Extracted text:
The actual technical merit or cost effectiveness usually has utterly no correlation at all to how the business decision is made.



> convincing people

I thought you didn't want to be burdened with selling ideas, but just wanted authority to implement them without convincing people.


“Selling ideas” is not related at all to demonstrating the technical merit of ideas. They are completely unrelated things.


It might be just me but I think a lot of people read "Selling ideas" as "demonstrating the technical merit of ideas".

Unless the requirements are brain-dead simple, you'll need to sell at the very least the criteria on which you're measuring technical merit: is a latency number a hard requirement, will it scale for x of years, will it be buildable in y months or years.

At least some of that is going to come to convincing someone you've done your homework even if they couldn't make a better decision right?


That's an odd distinction and almost certainly not one that was made by anyone else in this conversation.

Given information:

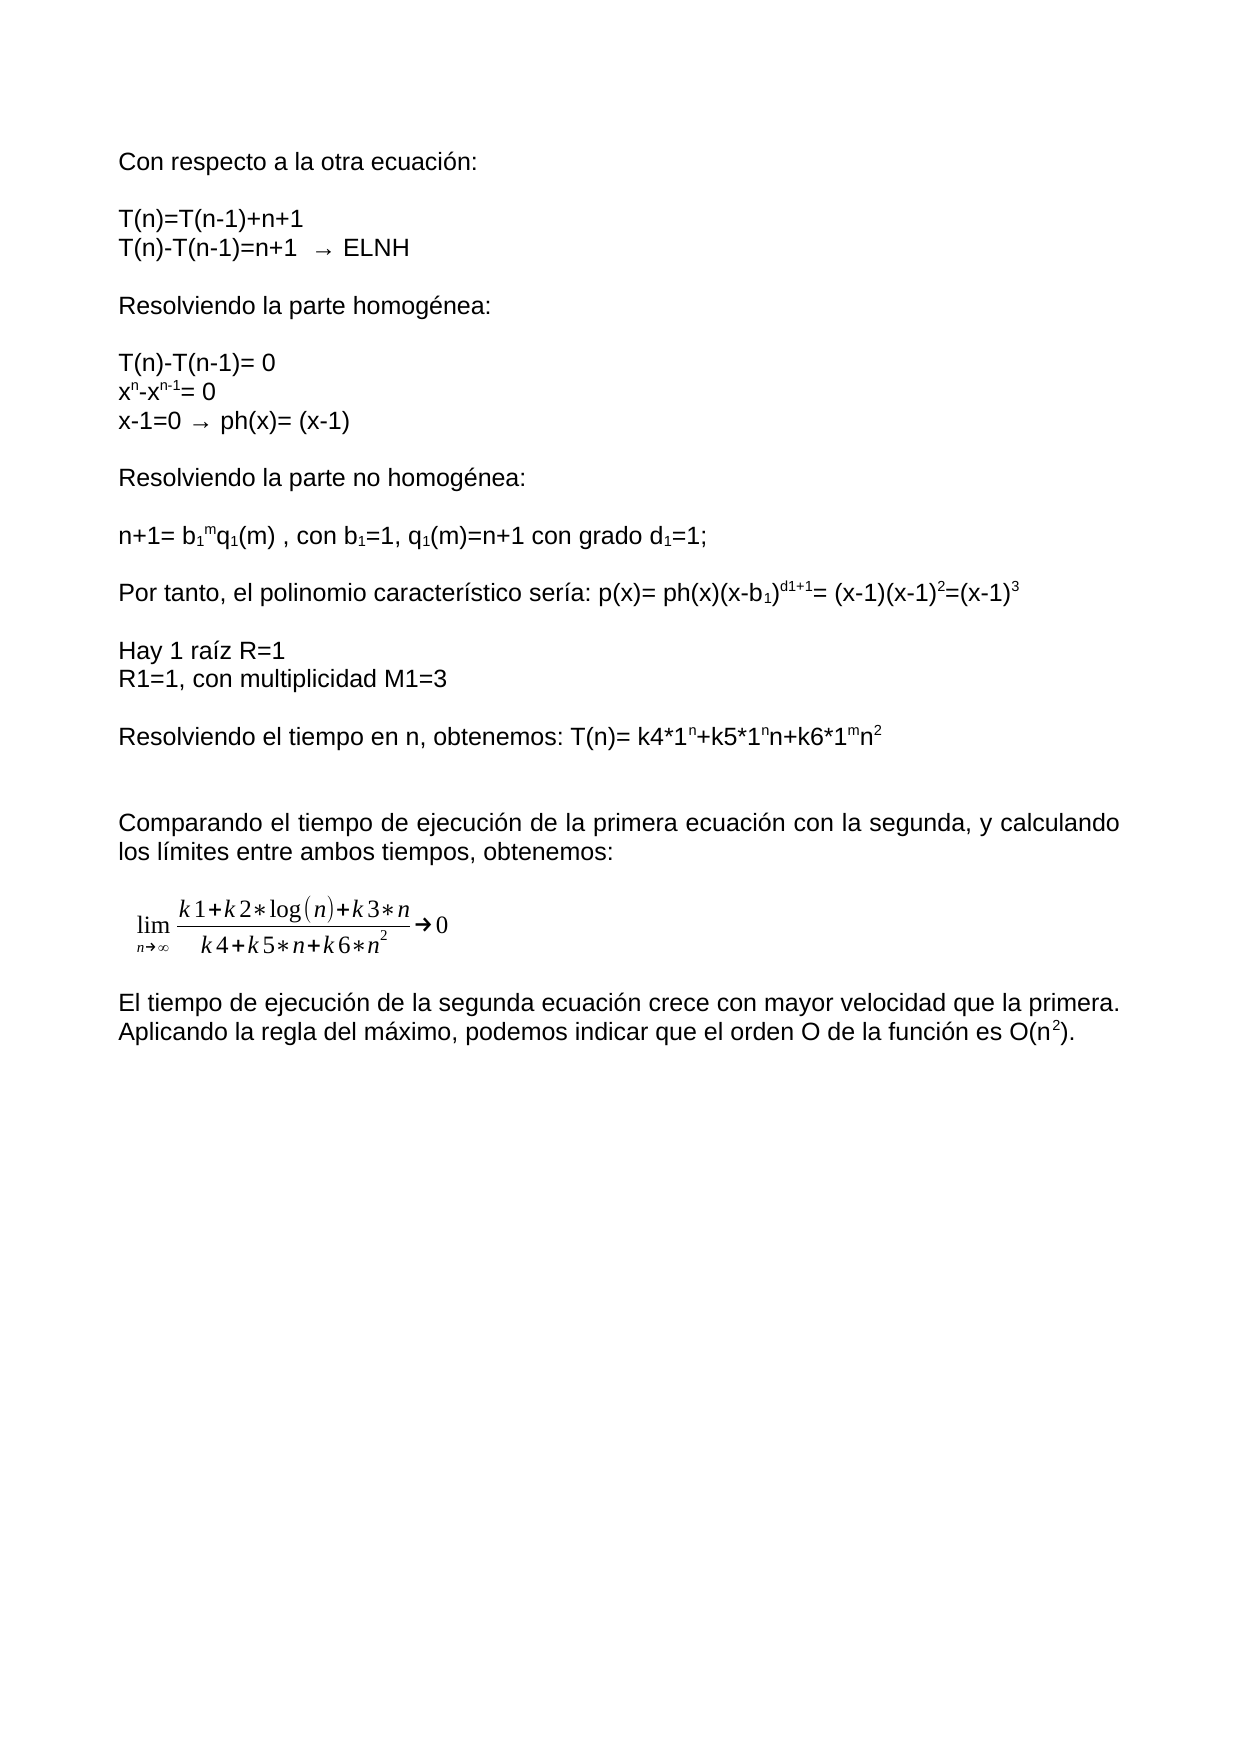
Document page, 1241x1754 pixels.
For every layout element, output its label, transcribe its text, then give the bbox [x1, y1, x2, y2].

Direction A:
Decide whether each statement below agrees with the discussion about selling ideas above. Answer yes or no, and quote the words from the discussion that settle it.
(i) One participant claims that selling ideas has nothing to do with demonstrating their technical merit.
(ii) The discussion claims that technical merit usually determines how business decisions are made.
(iii) A latency number is given as an example of a criterion that may itself need to be sold.
Direction B: Continue the discussion about selling ideas from its last line.

Final answer A:
(i) Yes: "“Selling ideas” is not related at all to demonstrating the technical merit of ideas."
(ii) No: "The actual technical merit or cost effectiveness usually has utterly no correlation at all to how the business decision is made."
(iii) Yes: "is a latency number a hard requirement"

Final answer B:
I disagree. It is a basic and ubiquitous distinction in any corporation, because the distinction between appraising the technical merit of a proposal and assessing the political implications, who gets credit, bonuses, etc. etc. is so vast.

The connotation of “selling your vision/plan” is obviously political, getting buy-in from a political / authority sense, unrelated to any technical specifics.

This is just corporate day-to-day 101 stuff. My use of this distinction is not unique in any way, it is the obvious interpretation that would be used anywhere someone is discussing any type of business project.